Recently, I’ve been living with a friend who claims to have insomnia. After watching her night after night, I started to wonder—maybe she doesn’t have insomnia at all. Maybe she just has a routine she doesn’t want to change.
Yes, insomnia is clinically real, and it affects a lot of people. But for most of us, it’s not some medical mystery. It’s more like a warning light on the dashboard of our lives—one we keep ignoring.
Sleep isn’t something you can chase down. The more you run after it, the more elusive it becomes. I’ve been trying to explain this to her lately. Sleep is like a butterfly. You don’t catch a butterfly by chasing it; you build a garden, and it comes to you. Sleep works the same way. Create the right environment; remove distractions, wind down, respect your body’s natural rhythms—and real rest will follow.
But instead of cultivating that environment, she slaps a label on herself and calls it a day. She says, “I have insomnia,” but does nothing to alleviate it.
She’s not cursed. Her body isn’t betraying her. It’s screaming at her. And instead of listening, she’s making the same choices that keep her wired, exhausted, and stuck in a self-inflicted cycle—because change feels worse than another sleepless night.
She doomscrolls at 1 AM, flooding her brain with blue light and endless distractions. She treats caffeine like a lifeline, riding the artificial high until the inevitable crash. Her eating habits swing between extremes—starving, then bingeing, running on sugar to “push through.” The stress is relentless; mental chaos, overstimulation, an addiction to busyness, and an inability to shut down. It’s a cycle, and her body is paying the price.
And the more I watched her, the more I realised… maybe she didn’t want to sleep.

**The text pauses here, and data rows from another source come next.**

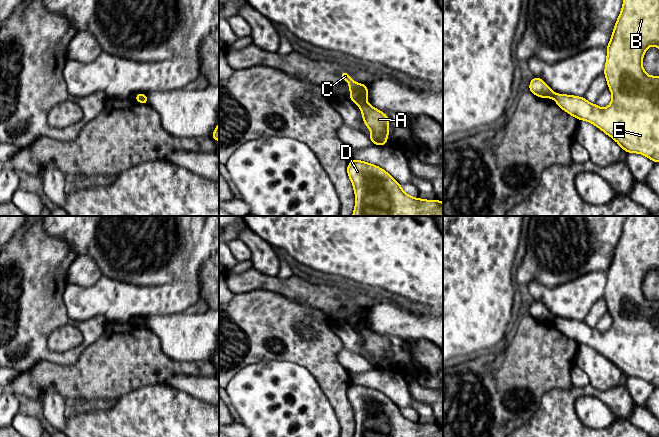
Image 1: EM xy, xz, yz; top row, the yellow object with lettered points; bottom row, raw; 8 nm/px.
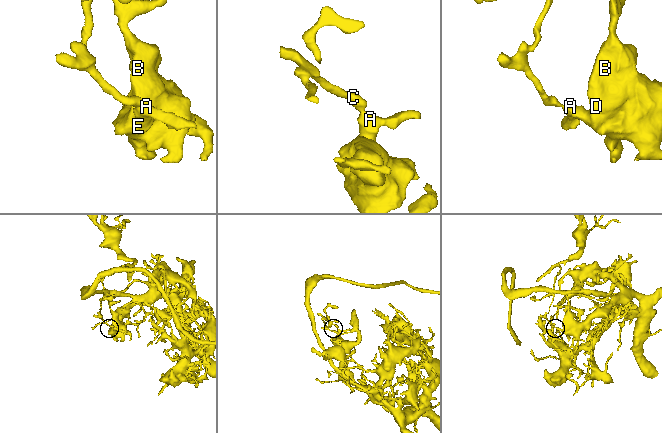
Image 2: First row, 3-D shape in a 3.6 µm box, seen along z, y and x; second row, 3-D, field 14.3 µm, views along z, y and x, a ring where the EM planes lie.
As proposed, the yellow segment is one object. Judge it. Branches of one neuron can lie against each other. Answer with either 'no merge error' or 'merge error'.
merge error

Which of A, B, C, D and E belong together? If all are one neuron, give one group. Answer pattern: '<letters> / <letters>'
A B D E / C

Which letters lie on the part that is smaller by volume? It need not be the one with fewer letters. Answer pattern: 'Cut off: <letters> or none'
Cut off: C

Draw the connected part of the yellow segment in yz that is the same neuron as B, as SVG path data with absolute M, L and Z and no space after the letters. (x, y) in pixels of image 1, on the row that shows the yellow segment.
M624 0L607 45L604 75L612 93L611 104L602 109L584 97L557 94L557 105L578 120L585 120L613 138L628 153L640 153L659 162L659 76L645 73L642 59L649 46L659 48L659 0Z

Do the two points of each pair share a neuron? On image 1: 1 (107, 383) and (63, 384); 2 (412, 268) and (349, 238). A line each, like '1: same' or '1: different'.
1: same
2: same

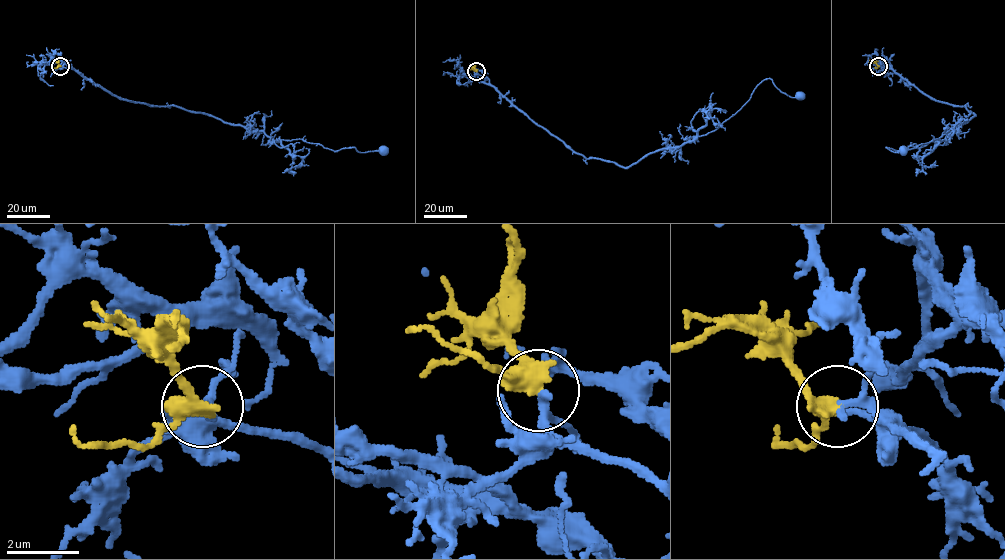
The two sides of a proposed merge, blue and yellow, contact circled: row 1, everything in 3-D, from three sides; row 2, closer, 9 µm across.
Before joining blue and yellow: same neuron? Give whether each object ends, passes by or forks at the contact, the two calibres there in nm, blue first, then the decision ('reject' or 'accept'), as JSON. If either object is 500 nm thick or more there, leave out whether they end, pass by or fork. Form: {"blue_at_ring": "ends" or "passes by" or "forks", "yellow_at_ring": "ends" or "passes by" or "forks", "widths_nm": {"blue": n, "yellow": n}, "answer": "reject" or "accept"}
{"blue_at_ring": "passes by", "yellow_at_ring": "passes by", "widths_nm": {"blue": 200, "yellow": 400}, "answer": "accept"}

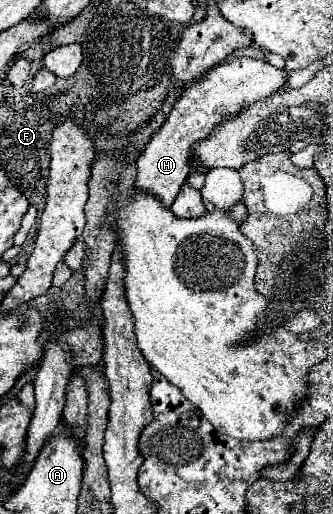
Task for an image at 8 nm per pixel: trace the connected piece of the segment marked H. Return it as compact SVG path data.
M236 59L232 63L224 63L216 69L212 69L206 79L192 83L182 97L174 103L172 111L166 117L166 123L152 135L152 139L146 143L144 151L140 153L136 167L136 187L142 191L156 193L164 207L170 207L180 193L182 185L186 183L186 177L190 175L190 157L192 157L192 145L200 139L206 139L212 129L224 119L228 113L238 113L242 107L248 107L254 101L260 101L274 91L278 91L286 81L286 71L280 71L272 67L266 61L258 59Z

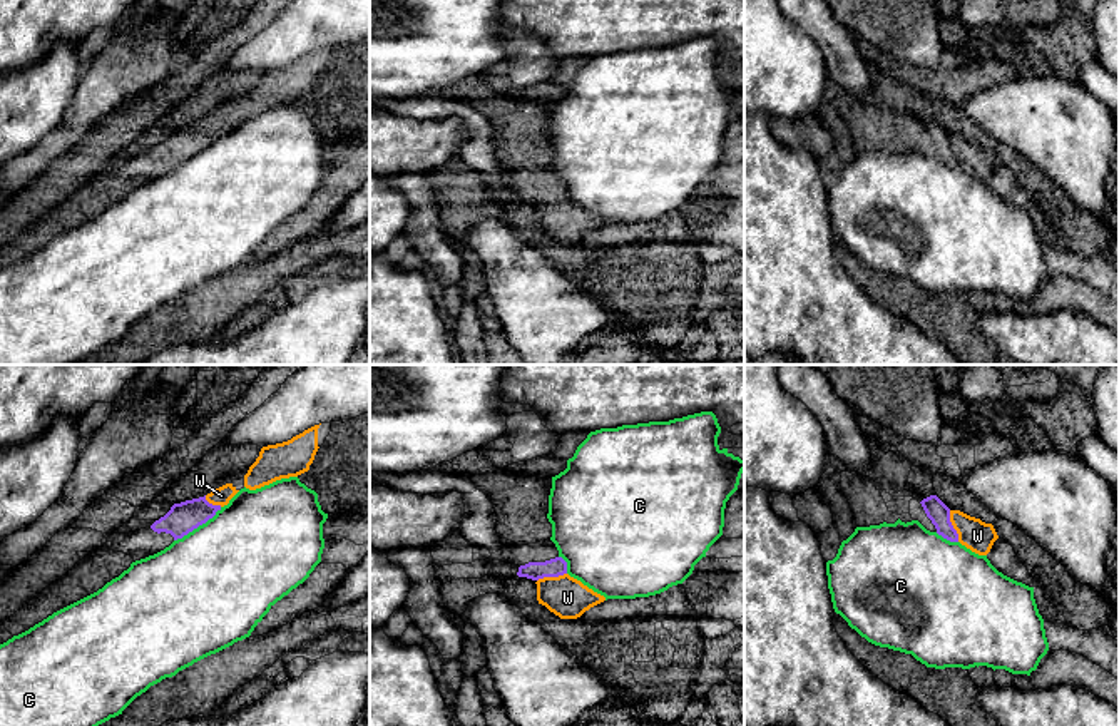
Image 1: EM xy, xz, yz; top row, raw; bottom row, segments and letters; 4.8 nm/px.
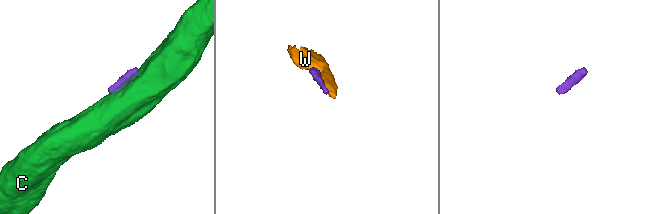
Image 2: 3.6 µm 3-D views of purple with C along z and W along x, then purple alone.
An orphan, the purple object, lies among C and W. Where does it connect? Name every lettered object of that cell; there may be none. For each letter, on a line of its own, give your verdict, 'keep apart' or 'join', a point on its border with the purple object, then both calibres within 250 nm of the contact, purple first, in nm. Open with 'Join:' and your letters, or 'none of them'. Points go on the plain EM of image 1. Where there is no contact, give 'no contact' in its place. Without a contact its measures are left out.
Join: W
C: keep apart | xy (198, 151) | 150/500 nm
W: join | yz (952, 151) | 100/150 nm

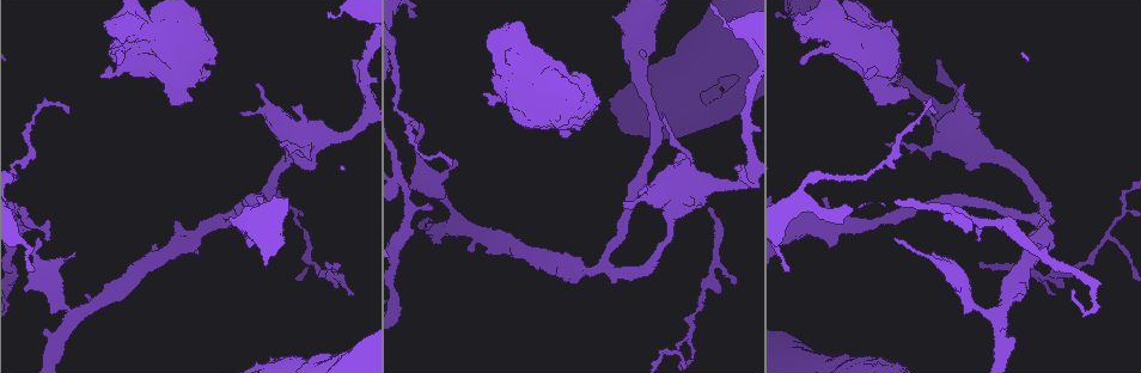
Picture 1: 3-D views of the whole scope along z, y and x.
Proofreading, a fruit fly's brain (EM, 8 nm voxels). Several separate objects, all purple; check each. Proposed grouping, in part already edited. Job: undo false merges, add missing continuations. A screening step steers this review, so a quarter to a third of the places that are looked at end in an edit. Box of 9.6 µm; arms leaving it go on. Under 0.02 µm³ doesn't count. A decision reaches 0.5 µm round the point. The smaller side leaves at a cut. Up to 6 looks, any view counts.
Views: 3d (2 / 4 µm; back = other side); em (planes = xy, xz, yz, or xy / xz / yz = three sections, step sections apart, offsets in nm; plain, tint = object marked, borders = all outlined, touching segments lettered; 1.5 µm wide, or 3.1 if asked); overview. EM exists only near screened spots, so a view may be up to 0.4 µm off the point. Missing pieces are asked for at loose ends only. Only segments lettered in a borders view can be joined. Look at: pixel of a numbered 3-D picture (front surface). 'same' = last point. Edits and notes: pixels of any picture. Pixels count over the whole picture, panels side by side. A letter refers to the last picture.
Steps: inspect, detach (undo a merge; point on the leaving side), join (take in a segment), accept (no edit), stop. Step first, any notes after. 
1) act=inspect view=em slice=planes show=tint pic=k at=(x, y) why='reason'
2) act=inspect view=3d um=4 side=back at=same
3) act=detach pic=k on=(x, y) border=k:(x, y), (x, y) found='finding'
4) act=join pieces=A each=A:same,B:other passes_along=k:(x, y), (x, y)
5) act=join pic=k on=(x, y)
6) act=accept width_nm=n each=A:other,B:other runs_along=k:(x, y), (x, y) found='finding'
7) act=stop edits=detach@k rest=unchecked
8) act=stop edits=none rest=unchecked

act=inspect view=3d um=2 side=back pic=1 at=(416, 123) why='sharp bend'

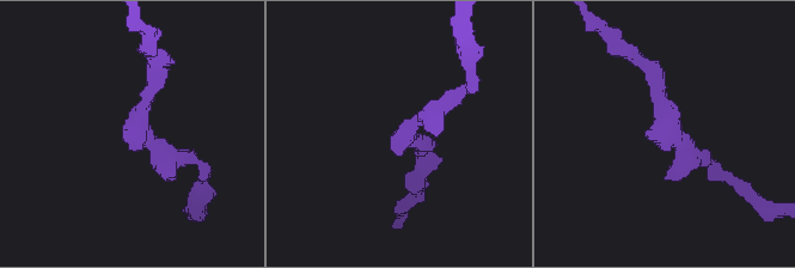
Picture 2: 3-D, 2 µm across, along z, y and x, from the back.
act=inspect view=em slice=xy step=8 show=tint pic=2 at=(138, 129)

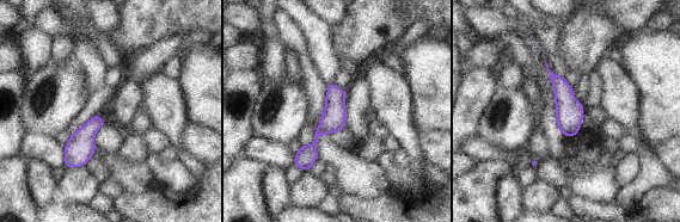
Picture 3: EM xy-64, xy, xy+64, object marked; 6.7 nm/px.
act=inspect view=em slice=planes show=borders at=same why='cut it another way'

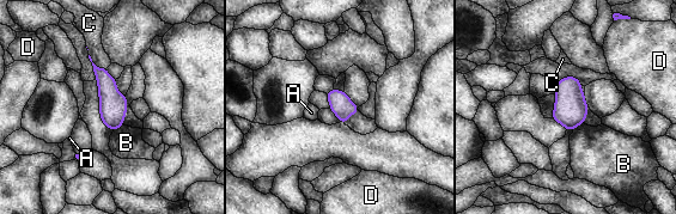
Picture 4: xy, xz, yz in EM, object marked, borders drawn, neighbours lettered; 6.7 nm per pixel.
act=accept each=A:other,B:other,C:other,D:other border=4:(122, 123), (113, 132) found='one cell here'

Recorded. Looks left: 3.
act=inspect view=3d um=4 pic=1 at=(709, 207) why='free end'

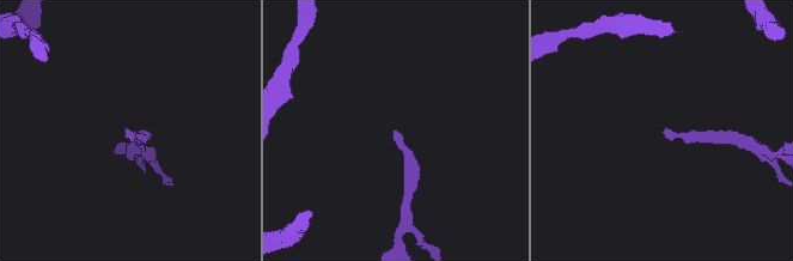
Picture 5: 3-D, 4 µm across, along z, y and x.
act=inspect view=em slice=planes show=plain pic=5 at=(665, 131)

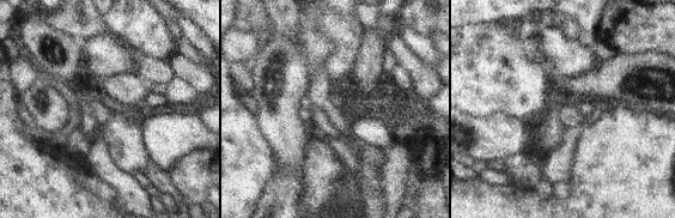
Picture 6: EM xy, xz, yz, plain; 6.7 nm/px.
act=inspect view=em slice=planes show=borders at=same why='what lies round it'

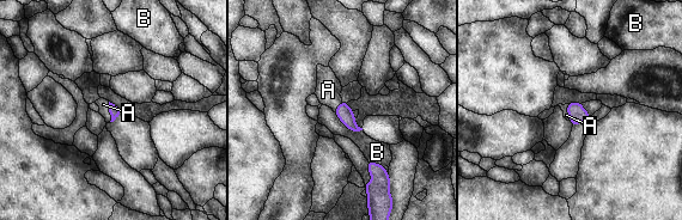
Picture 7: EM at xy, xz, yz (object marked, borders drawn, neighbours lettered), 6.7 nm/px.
act=join pieces=A longest_contact=B:220nm each=A:same,B:other passes_along=7:(113, 109), (108, 110), (103, 104) found='it goes on there'

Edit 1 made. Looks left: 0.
act=stop edits=join@7 rest=unchecked

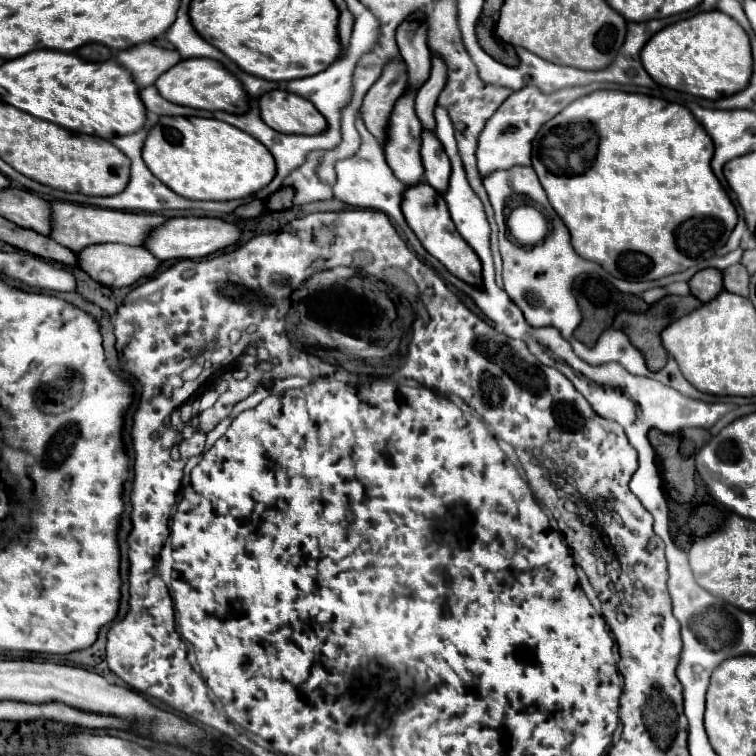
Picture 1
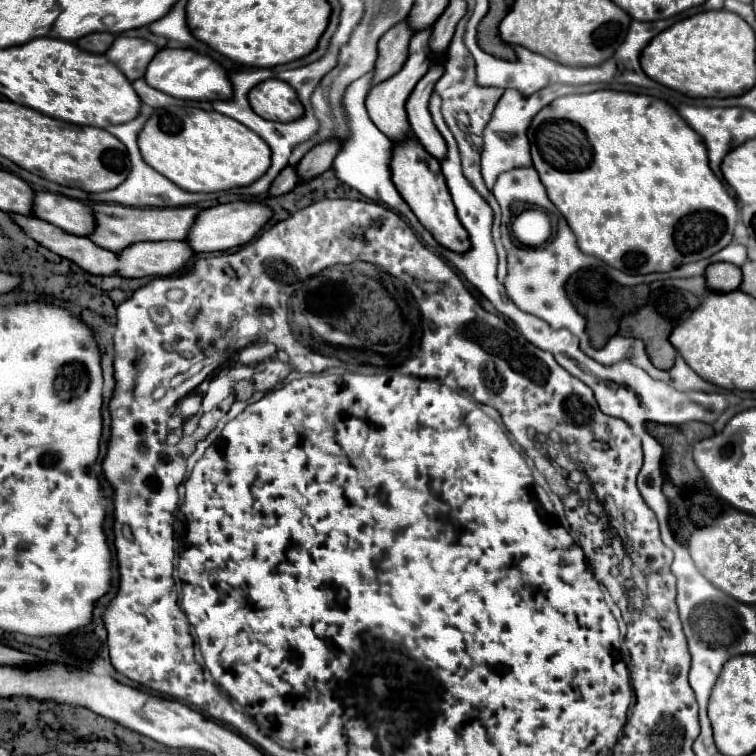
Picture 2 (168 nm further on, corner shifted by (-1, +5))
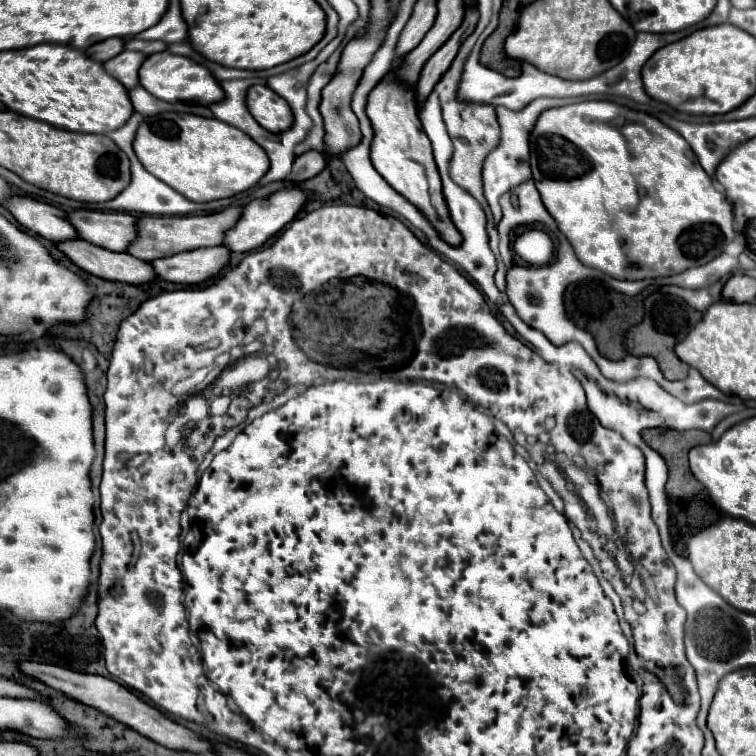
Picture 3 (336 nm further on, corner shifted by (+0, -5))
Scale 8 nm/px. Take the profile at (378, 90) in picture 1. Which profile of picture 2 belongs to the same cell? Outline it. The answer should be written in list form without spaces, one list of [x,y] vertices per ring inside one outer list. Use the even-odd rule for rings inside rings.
[[[407,20],[397,22],[391,30],[385,32],[385,36],[379,40],[379,58],[375,64],[373,84],[387,80],[395,72],[399,72],[399,68],[407,60],[407,48],[413,34],[415,30],[409,26]]]

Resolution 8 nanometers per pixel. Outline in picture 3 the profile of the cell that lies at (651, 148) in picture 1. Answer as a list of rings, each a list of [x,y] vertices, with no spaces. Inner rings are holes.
[[[586,100],[578,104],[568,104],[562,108],[550,108],[544,110],[544,114],[538,118],[532,136],[530,136],[530,164],[532,164],[532,176],[536,182],[536,188],[542,196],[542,202],[546,210],[552,214],[552,218],[558,222],[560,232],[568,238],[568,242],[574,246],[574,252],[578,260],[590,268],[596,268],[612,278],[618,280],[644,280],[644,278],[660,278],[660,276],[672,276],[680,274],[688,268],[708,264],[716,256],[724,252],[724,248],[734,240],[734,216],[732,216],[732,206],[726,200],[724,194],[720,194],[710,176],[702,170],[696,154],[690,150],[690,144],[670,126],[660,122],[658,118],[646,114],[646,112],[636,112],[626,106],[614,104],[614,102],[604,102],[604,100]]]

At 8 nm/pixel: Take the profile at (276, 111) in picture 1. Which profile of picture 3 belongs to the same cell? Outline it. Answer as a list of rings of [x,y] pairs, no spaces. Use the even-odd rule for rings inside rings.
[[[252,86],[246,96],[246,106],[254,120],[268,132],[284,132],[294,124],[294,114],[288,102],[268,86]]]

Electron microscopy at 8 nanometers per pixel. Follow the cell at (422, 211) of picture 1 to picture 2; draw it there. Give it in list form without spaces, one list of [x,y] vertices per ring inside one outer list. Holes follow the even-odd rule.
[[[407,138],[393,144],[389,168],[391,168],[393,184],[397,186],[399,194],[403,194],[403,200],[409,204],[409,208],[419,218],[419,222],[435,236],[435,240],[453,252],[467,252],[471,248],[471,242],[467,230],[463,228],[463,224],[455,214],[455,206],[447,190],[445,178],[441,174],[439,160],[435,160],[435,156],[431,156],[419,144],[417,138]]]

Because when you’re exhausted, everything becomes justifiable—at least in the short term. It’s ok to snap at people, skip the gym, reach for junk food and numb ourselves with mindless scrolling. It’s easier to say, I didn’t sleep well than to admit, I didn’t take care of myself. When you’re running on empty, no one expects your best—including you. Sleep deprivation becomes the ultimate scapegoat for a life of avoidance.
And maybe it’s not just her.
Maybe a lot of us do this.
How many times have we made choices we know will make us feel worse later, simply because, in the moment, it’s easier? We stay up too late, eat things we know will wreck our energy, avoid rest, and then wonder why everything feels hard. We tell ourselves we’re just “bad sleepers,” but in reality, we’re avoiding the discomfort of real change. Because fixing our sleep means fixing everything else too.
So before clinging to insomnia as part of your identity, take control. Put down the phone. Improve your diet. Stop chasing the next hit of stimulation. Create a bedtime routine that respects your body’s needs.
See what happens when you put the excuses to bed.